Onshape is unavailable

Incident Report for Onshape

Postmortem

Overview

On June 1, 2021 Onshape suffered a service-wide outage starting at 14:49 UTC. The service was intermittently available for some users, but was not entirely stable until sometime before 18:36 UTC when the “all clear” was called.

The first automated notification was made to the Onshape Operations team at 14:49 UTC. The Operations team immediately began our Incident Response (IR) process.

The service presented customers with failures to sign in, failures to open models and frequent support code errors for users in all regions. The Onshape status page at https://status.onshape.com was updated at 14:53 UTC. Information about this incident and all historical incidents can be found on that site.
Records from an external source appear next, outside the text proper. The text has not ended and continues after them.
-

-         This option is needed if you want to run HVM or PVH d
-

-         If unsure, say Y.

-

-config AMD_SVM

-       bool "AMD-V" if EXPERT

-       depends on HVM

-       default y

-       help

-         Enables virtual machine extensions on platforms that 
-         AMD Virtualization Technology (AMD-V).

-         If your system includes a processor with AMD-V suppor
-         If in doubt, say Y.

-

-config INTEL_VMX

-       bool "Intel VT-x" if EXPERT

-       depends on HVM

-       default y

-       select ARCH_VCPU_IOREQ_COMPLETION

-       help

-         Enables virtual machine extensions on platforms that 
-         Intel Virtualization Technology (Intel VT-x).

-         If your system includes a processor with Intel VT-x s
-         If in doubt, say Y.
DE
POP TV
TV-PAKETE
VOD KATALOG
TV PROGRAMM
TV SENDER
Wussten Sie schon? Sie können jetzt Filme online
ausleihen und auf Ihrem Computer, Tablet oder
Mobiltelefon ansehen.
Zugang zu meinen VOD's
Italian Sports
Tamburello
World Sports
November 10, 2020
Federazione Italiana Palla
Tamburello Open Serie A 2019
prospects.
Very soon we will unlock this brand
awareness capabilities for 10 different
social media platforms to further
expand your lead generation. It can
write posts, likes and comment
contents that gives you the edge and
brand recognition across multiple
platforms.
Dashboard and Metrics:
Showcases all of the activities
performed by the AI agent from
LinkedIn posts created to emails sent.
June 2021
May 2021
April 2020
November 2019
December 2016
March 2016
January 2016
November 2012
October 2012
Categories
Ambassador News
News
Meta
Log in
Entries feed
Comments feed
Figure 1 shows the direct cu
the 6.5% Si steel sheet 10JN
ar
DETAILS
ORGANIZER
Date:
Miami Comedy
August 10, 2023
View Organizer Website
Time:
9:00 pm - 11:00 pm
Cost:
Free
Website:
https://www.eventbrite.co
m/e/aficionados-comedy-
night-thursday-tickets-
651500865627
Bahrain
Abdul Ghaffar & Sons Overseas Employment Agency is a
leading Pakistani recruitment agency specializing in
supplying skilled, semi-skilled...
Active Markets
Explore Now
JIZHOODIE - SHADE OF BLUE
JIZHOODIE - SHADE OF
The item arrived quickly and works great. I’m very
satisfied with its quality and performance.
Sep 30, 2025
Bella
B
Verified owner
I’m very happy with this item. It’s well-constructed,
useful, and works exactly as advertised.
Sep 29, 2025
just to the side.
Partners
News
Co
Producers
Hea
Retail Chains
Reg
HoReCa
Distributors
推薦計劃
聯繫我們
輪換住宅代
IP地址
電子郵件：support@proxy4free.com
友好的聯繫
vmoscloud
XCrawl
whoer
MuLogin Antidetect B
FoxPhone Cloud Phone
IR team members discovered that there were a very large number of a few specific server types running. One of our internal messaging systems and one of our database clusters were experiencing very high CPU load.

Assessment and Actions

We began to suspect a runaway auto-scaling service to be the cause of at least some of the issues. Disabling the auto-scaling service for specific server type helped achieve some stability. Termination of the excessive server instances restored the service to normal operation.

Conclusions

The cause of the spike in instance creation (and the overloading of our messaging and database services) was a recent auto-scaling service change which was designed to accelerate the launching of some instances.

The auto-scaling service running this change started too many instances and overwhelmed several other parts of the service.

Technical Improvements to be Made

Increase the resiliency of our messaging and database services against too many internal client sessions.
Add governors to our auto-scaling services and our deployment service to prevent runaway instance requests.
Some customers still don’t know about https://status.onshape.com. We should consider additional places in the UI to point users at the status page when we are experiencing failures.
We need to load test all of our services with too many database clients (servers), not just too many requests.

Process Improvements to be Made

Overall the IR worked well. There were still customers that were unaware of the status page. We should add Twitter notifications for large outages. We need to decide if it’s the same criteria for updating the status page or if there is a higher bar. The primary goal of the tweet should be to point users at the status page.

‌

We are truly sorry for the loss of productivity. We take the availability of the Onshape service seriously and we didn’t meet your expectations or ours. We will learn from this and use it to improve the service we provide to you.

Posted Jun 10, 2021 - 22:12 EDT

Resolved

The incident has been resolved. A full Root Cause Analysis will be posted here and on the Onshape forum as soon as available.

Posted Jun 01, 2021 - 15:46 EDT

Monitoring

We have stabilized the service. Imports and export may still be delayed.

Posted Jun 01, 2021 - 14:47 EDT

Update

We are implementing a fix to stabilize the service now. We truly appreciate your patience as we work through the issues.

Posted Jun 01, 2021 - 14:15 EDT

Identified

We have seen an additional regression in one of our internal coordination services. We have all team members engaged in restoring service health.

Posted Jun 01, 2021 - 13:19 EDT

Monitoring

A fix has been implemented and we are monitoring the results. We may still see delayed import/export operations in the North America region as queues are processed. We will be providing additional reports here as the service continues to recover.

Posted Jun 01, 2021 - 12:46 EDT

Update

An internal coordination service is overloaded. We are working to resolve the issue now. Update in 30 minutes.

Posted Jun 01, 2021 - 12:23 EDT

Update

We are continuing to investigate the issue. We will provide an additional update here within 30 mins.

Posted Jun 01, 2021 - 11:48 EDT

Investigating

Our automated systems are reporting an increased error rate connecting to Onshape from all regions.

Posted Jun 01, 2021 - 10:53 EDT

This incident affected: Onshape CAD Service (https://cad.onshape.com) (North America, Western Europe, Southeast Asia, Australia, Northeast Asia).